In the records below, the line with "on each side." opens the range and the line with "to text presentation." closes it; print that range exactly and nothing else.

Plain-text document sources

+---+

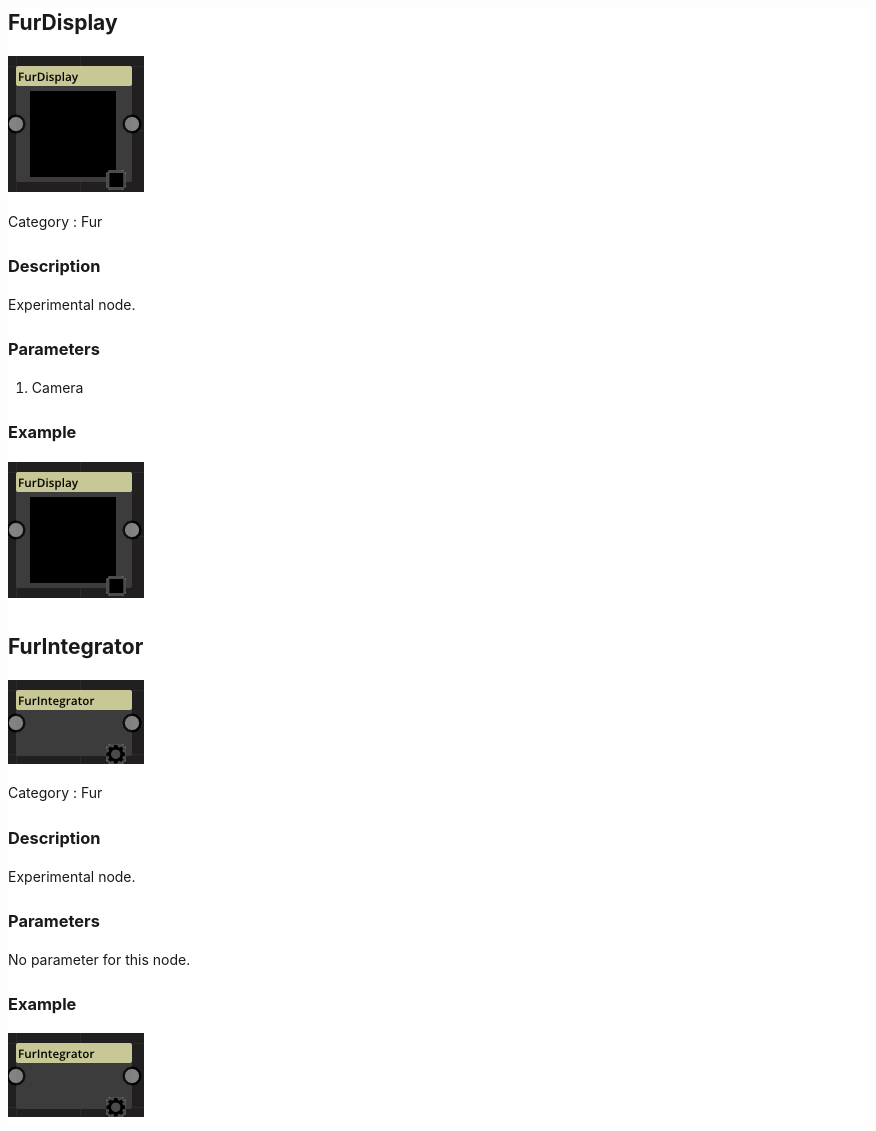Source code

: ## FurDisplay
![node picture](Pictures/FurDisplay.png)

Category : Fur
### Description
Experimental node.
### Parameters
1. Camera


### Example
![node example](Examples/Example_FurDisplay.png)

## FurIntegrator
![node picture](Pictures/FurIntegrator.png)

Category : Fur
### Description
Experimental node.
### Parameters
No parameter for this node.

### Example
![node example](Examples/Example_FurIntegrator.png)
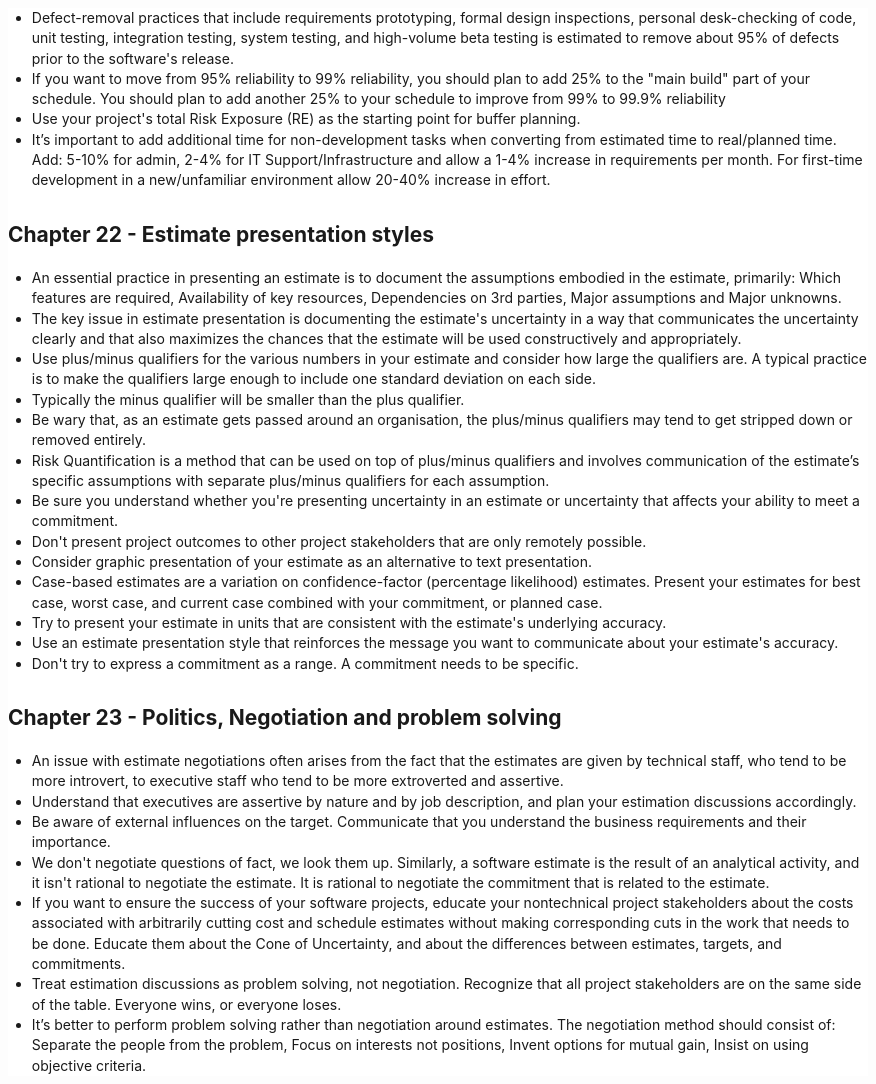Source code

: * Defect-removal practices that include requirements prototyping, formal design inspections, personal desk-checking of code, unit testing, integration testing, system testing, and high-volume beta testing is estimated to remove about 95% of defects prior to the software's release.
* If you want to move from 95% reliability to 99% reliability, you should plan to add 25% to the "main build" part of your schedule. You should plan to add another 25% to your schedule to improve from 99% to 99.9% reliability
* Use your project's total Risk Exposure (RE) as the starting point for buffer planning.
* It’s important to add additional time for non-development tasks when converting from estimated time to real/planned time.  Add:  5-10% for admin, 2-4% for IT Support/Infrastructure and allow a 1-4% increase in requirements per month.  For first-time development in a new/unfamiliar environment allow 20-40% increase in effort.

## Chapter 22 - Estimate presentation styles
* An essential practice in presenting an estimate is to document the assumptions embodied in the estimate, primarily: Which features are required, Availability of key resources, Dependencies on 3rd parties, Major assumptions and Major unknowns.
* The key issue in estimate presentation is documenting the estimate's uncertainty in a way that communicates the uncertainty clearly and that also maximizes the chances that the estimate will be used constructively and appropriately.
* Use plus/minus qualifiers for the various numbers in your estimate and consider how large the qualifiers are.  A typical practice is to make the qualifiers large enough to include one standard deviation on each side.
* Typically the minus qualifier will be smaller than the plus qualifier.
* Be wary that, as an estimate gets passed around an organisation, the plus/minus qualifiers may tend to get stripped down or removed entirely.
* Risk Quantification is a method that can be used on top of plus/minus qualifiers and involves communication of the estimate’s specific assumptions with separate plus/minus qualifiers for each assumption.
* Be sure you understand whether you're presenting uncertainty in an estimate or uncertainty that affects your ability to meet a commitment.
* Don't present project outcomes to other project stakeholders that are only remotely possible.
* Consider graphic presentation of your estimate as an alternative to text presentation.
* Case-based estimates are a variation on confidence-factor (percentage likelihood) estimates. Present your estimates for best case, worst case, and current case combined with your commitment, or planned case.
* Try to present your estimate in units that are consistent with the estimate's underlying accuracy.
* Use an estimate presentation style that reinforces the message you want to communicate about your estimate's accuracy.
* Don't try to express a commitment as a range. A commitment needs to be specific.

## Chapter 23 - Politics, Negotiation and problem solving
* An issue with estimate negotiations often arises from the fact that the estimates are given by technical staff, who tend to be more introvert, to executive staff who tend to be more extroverted and assertive.
* Understand that executives are assertive by nature and by job description, and plan your estimation discussions accordingly.
* Be aware of external influences on the target. Communicate that you understand the business requirements and their importance.
* We don't negotiate questions of fact, we look them up. Similarly, a software estimate is the result of an analytical activity, and it isn't rational to negotiate the estimate. It is rational to negotiate the commitment that is related to the estimate.
* If you want to ensure the success of your software projects, educate your nontechnical project stakeholders about the costs associated with arbitrarily cutting cost and schedule estimates without making corresponding cuts in the work that needs to be done.  Educate them about the Cone of Uncertainty, and about the differences between estimates, targets, and commitments.
* Treat estimation discussions as problem solving, not negotiation. Recognize that all project stakeholders are on the same side of the table. Everyone wins, or everyone loses.
* It’s better to perform problem solving rather than negotiation around estimates.  The negotiation method should consist of:  Separate the people from the problem, Focus on interests not positions, Invent options for mutual gain, Insist on using objective criteria.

+---+

RESPONSE TO THE EXERCISE:
* Use plus/minus qualifiers for the various numbers in your estimate and consider how large the qualifiers are.  A typical practice is to make the qualifiers large enough to include one standard deviation on each side.
* Typically the minus qualifier will be smaller than the plus qualifier.
* Be wary that, as an estimate gets passed around an organisation, the plus/minus qualifiers may tend to get stripped down or removed entirely.
* Risk Quantification is a method that can be used on top of plus/minus qualifiers and involves communication of the estimate’s specific assumptions with separate plus/minus qualifiers for each assumption.
* Be sure you understand whether you're presenting uncertainty in an estimate or uncertainty that affects your ability to meet a commitment.
* Don't present project outcomes to other project stakeholders that are only remotely possible.
* Consider graphic presentation of your estimate as an alternative to text presentation.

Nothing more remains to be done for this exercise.